Viktor E. Frankl had many negative experiences shape the way he viewed life. He also had much knowledge about the way the human brain reacts to certain situations. But I also feel that Frankl wants the reader to get an understanding that he was conscious of what he was being put through while having existential frustration.

The first 90 pages of the book Frankl discusses his experience as a Jew living in Austria during the second world war. He explains in detail the actions him and his peers took while arriving at the concentration camp. Frankl analyzed not only himself, but everyone else around him. He had noticed a cycle with 3 phases and explained the effects of each one. The reason I mention this is because Frankl was constantly alert and taught himself the cause and effects of simply being alive as a Jew. I believe it was important for Frankl to write a bibliography in the first half of “ A Mans’s Search For Meaning” in order to provide the reader a better understanding on his perspective on topics such as existentialism. 
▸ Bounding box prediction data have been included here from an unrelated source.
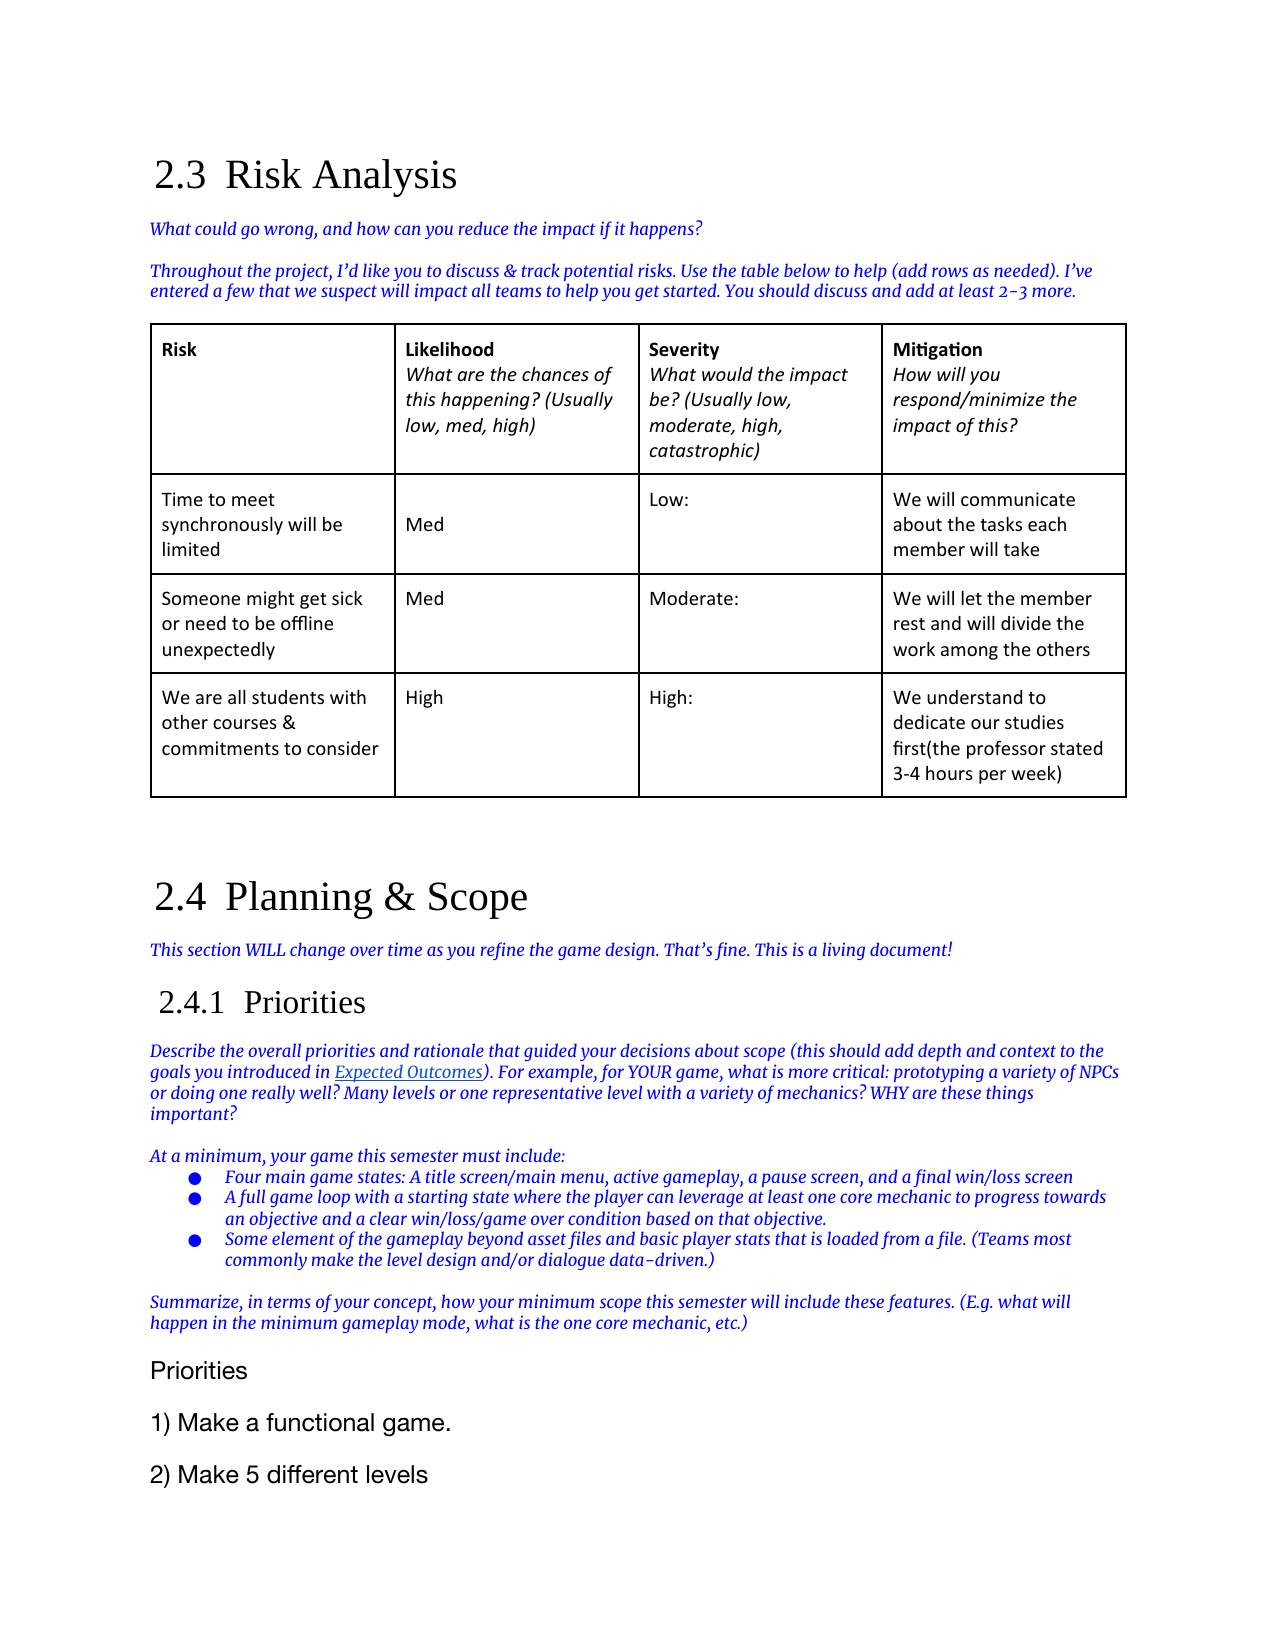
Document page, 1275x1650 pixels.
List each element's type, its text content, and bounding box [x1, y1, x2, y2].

table_cell High [396, 674, 638, 796]
subtitle Some element of the gameplay beyond asset files and basic player stats that is loaded from a file. (Teams most commonly make the level design and/or dialogue data-driven.) [187, 1229, 1125, 1271]
table_cell Time to meet synchronously will be limited [152, 475, 394, 572]
table_header Severity What would the impact be? (Usually low, moderate, high, catastrophic) [640, 325, 881, 473]
subtitle Planning & Scope [206, 871, 1125, 919]
table_header Risk [152, 325, 394, 473]
table_cell We will communicate about the tasks each member will take [883, 475, 1125, 572]
table_cell Moderate: [640, 575, 881, 672]
table_header Mitigation How will you respond/minimize the impact of this? [883, 325, 1125, 473]
subtitle Summarize, in terms of your concept, how your minimum scope this semester will include these features. (E.g. what will happen in the minimum gameplay mode, what is the one core mechanic, etc.) [150, 1292, 1125, 1334]
table_cell We are all students with other courses & commitments to consider [152, 674, 394, 796]
subtitle Priorities [225, 982, 1125, 1020]
table_cell High: [640, 674, 881, 796]
table_cell We understand to dedicate our studies first(the professor stated 3-4 hours per week) [883, 674, 1125, 796]
table_header Likelihood What are the chances of this happening? (Usually low, med, high) [396, 325, 638, 473]
subtitle What could go wrong, and how can you reduce the impact if it happens? [150, 219, 1125, 240]
subtitle A full game loop with a starting state where the player can leverage at least one core mechanic to progress towards an objective and a clear win/loss/game over condition based on that objective. [187, 1187, 1125, 1229]
subtitle This section WILL change over time as you refine the game design. That’s fine. This is a living document! [150, 940, 1125, 961]
subtitle Describe the overall priorities and rationale that guided your decisions about scope (this should add depth and context to the goals you introduced in Expected Outcomes). For example, for YOUR game, what is more critical: prototyping a variety of NPCs or doing one really well? Many levels or one representative level with a variety of mechanics? WHY are these things important? [150, 1041, 1125, 1125]
text 1) Make a functional game. [150, 1407, 1125, 1438]
text Priorities [150, 1355, 1125, 1386]
subtitle Four main game states: A title screen/main menu, active gameplay, a pause screen, and a final win/loss screen [187, 1167, 1125, 1187]
table_cell We will let the member rest and will divide the work among the others [883, 575, 1125, 672]
table_cell Med [396, 475, 638, 572]
table_cell Low: [640, 475, 881, 572]
subtitle At a minimum, your game this semester must include: [150, 1146, 1125, 1167]
subtitle Risk Analysis [206, 150, 1125, 198]
text 2) Make 5 different levels [150, 1459, 1125, 1491]
table_cell Med [396, 575, 638, 672]
subtitle Throughout the project, I’d like you to discuss & track potential risks. Use the table below to help (add rows as needed). I’ve entered a few that we suspect will impact all teams to help you get started. You should discuss and add at least 2-3 more. [150, 261, 1125, 302]
table_cell Someone might get sick or need to be offline unexpectedly [152, 575, 394, 672]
The last half of “A mans search for meaning” Frankl talks about his passion, logotherapy. He was a very motivated psychiatrist prior to being taken captive in Auschwitz, and after his experience, he had felt even more influenced to persist in his studies, Frankl explains logotherapy as “in comparison to psychoanalysis, is a method less retrospective and less introspective.” He believes there are very simple, and broad ways to discover our meaning in life. This is a very good book to read if you are interested in psychology, and existentialism. 

Frankl, Viktor E. (Viktor Emil), 1905-1997 author. Man’s Search for Meaning : an Introduction to Logotherapy. Boston :Beacon Press, 1962.